Tasks:
(1) Answer these questions about the passage on La Paz:
(a) Which spaces does it say are used more intensively than the larger layout?
(b) What examples of unique aesthetic environments does it give?
(c) What must aesthetically rich settings maintain to remain actively interesting?
(2) Which kinds of meaning does the passage on La Paz say the larger setting may not have much of for most residents? List them all.

Supplied text:
:::::
Wayfinding orientation notwithstanding, La Paz' varied, visually interesting detail and volumes would probably be highly preferred by most people experiencing them as an infrequent relaxing or purely aesthetic experience. Certainly compared to rooms, bathrooms and other spaces used more intensively for other kinds of situational experience, the larger layout of La Paz has greater potential for this particular category. For the majority of residents, at the majority of times most of the larger setting may not have much important task performance, social, cultural or even after time wayfinding meaning. It may even be that the planners sensed the general lack of environmental importance beyond the room, bathroom and less frequently corridor, and made a concerted effort to compensate by providing a comparatively rich visual and non-visual aesthetic.

One of the possible problems with this strategy, perhaps elucidated by future research, is the probability that aesthetically rich settings must maintain their sense of novelty, mystery and the like in order to remain actively interesting. Unlike coming and going through La Paz on a daily basis for a year or more, one does not typically visit unique aesthetic environments, such as pocket parks or some art museums, for example, with anywhere near this intensity. Most likely in the case of La Paz, most of the coming and going through the hall is generally without aesthetic content because of this fatigue factor. While many of the interviewees will mention several scenic areas of the setting when prompted to do so, for many others virtually nothing comes to mind. Certainly any initial experience of the setting will be perceived as aesthetically interesting and will tend to merge with clear status meanings of first impressions--to be discussed in that section.
:::::
Saved data entries:
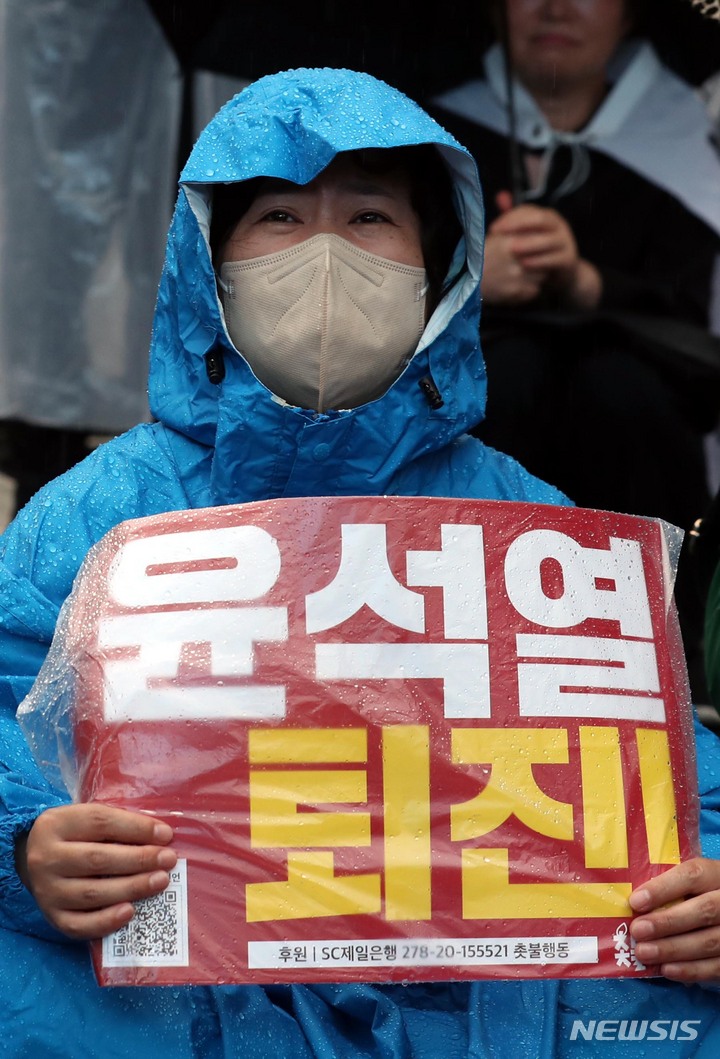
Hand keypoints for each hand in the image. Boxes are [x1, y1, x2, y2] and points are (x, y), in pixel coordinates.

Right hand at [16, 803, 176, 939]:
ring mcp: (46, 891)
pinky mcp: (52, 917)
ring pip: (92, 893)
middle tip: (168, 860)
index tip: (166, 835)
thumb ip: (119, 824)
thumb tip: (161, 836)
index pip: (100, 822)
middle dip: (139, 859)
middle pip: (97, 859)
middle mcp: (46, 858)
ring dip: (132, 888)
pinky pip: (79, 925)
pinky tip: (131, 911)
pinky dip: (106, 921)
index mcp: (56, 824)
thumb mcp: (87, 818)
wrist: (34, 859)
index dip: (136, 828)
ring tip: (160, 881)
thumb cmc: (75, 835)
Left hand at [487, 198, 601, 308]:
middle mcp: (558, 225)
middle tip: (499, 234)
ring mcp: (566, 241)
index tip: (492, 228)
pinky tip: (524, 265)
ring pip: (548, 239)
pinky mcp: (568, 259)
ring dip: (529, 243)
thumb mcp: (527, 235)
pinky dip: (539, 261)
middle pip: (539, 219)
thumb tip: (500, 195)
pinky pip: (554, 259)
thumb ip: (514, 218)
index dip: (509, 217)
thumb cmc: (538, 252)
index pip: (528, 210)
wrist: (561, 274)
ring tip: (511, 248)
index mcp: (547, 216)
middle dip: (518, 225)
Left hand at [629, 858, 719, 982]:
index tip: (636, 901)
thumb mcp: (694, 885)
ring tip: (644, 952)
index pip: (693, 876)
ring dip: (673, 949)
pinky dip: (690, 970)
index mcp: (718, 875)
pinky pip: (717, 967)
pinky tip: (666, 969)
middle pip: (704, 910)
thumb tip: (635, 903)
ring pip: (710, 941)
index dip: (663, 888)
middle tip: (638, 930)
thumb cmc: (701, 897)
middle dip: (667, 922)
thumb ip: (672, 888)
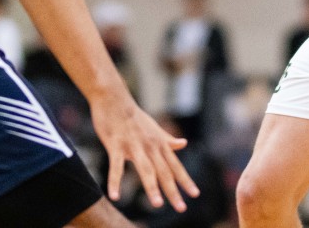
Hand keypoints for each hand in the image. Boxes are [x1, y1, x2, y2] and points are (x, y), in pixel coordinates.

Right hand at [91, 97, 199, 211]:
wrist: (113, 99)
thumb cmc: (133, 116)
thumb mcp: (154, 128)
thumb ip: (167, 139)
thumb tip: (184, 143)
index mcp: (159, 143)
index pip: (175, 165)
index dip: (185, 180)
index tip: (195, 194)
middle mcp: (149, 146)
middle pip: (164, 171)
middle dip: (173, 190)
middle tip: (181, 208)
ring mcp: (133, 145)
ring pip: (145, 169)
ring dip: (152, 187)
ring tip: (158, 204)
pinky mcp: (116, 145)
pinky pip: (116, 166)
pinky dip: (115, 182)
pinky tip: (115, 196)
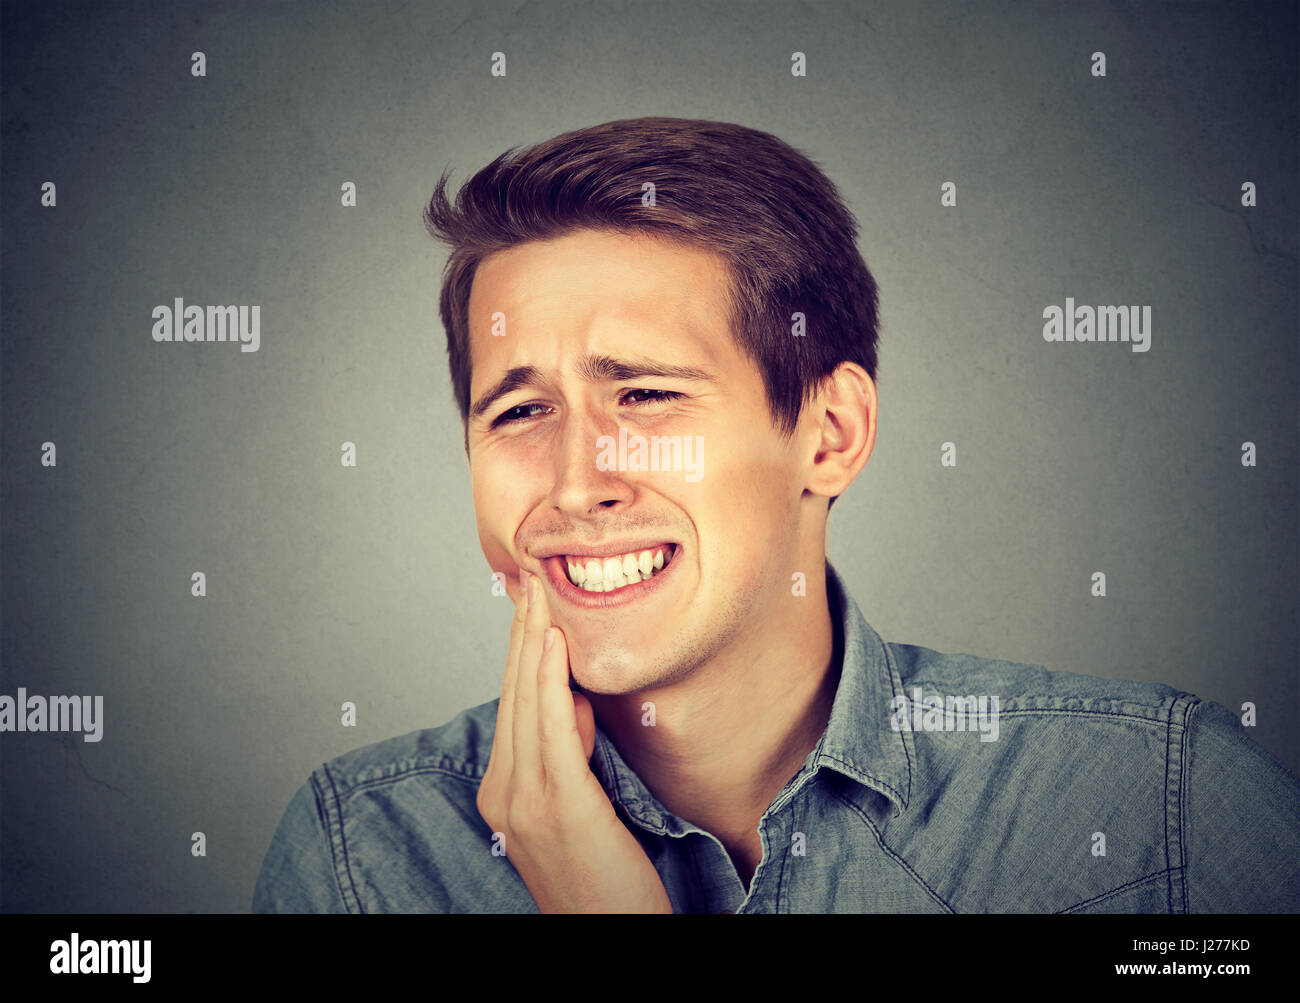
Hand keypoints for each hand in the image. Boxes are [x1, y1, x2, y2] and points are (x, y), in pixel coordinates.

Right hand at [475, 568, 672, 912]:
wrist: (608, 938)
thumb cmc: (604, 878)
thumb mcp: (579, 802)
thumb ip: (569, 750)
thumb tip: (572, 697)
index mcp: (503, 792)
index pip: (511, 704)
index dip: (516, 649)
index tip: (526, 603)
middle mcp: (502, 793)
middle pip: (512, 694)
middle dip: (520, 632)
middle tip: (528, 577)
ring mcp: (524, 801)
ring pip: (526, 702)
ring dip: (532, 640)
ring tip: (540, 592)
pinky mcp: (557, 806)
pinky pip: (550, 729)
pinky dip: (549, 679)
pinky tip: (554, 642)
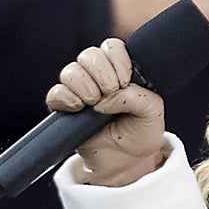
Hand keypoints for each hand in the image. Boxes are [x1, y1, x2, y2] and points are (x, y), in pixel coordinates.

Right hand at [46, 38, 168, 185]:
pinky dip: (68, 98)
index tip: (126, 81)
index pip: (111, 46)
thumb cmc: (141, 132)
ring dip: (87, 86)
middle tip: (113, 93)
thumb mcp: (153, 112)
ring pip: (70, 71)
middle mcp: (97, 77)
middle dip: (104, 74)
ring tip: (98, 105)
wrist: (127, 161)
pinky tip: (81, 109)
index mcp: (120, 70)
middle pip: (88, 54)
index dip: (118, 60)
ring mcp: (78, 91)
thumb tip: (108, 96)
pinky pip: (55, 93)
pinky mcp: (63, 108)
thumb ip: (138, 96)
:::::
Task answers:
(1)
(a) Rooms, bathrooms and other spaces.
(b) Pocket parks or some art museums.
(c) Their sense of novelty, mystery and the like.

(2)
- Important task performance meaning
- Social meaning
- Cultural meaning
- After time wayfinding meaning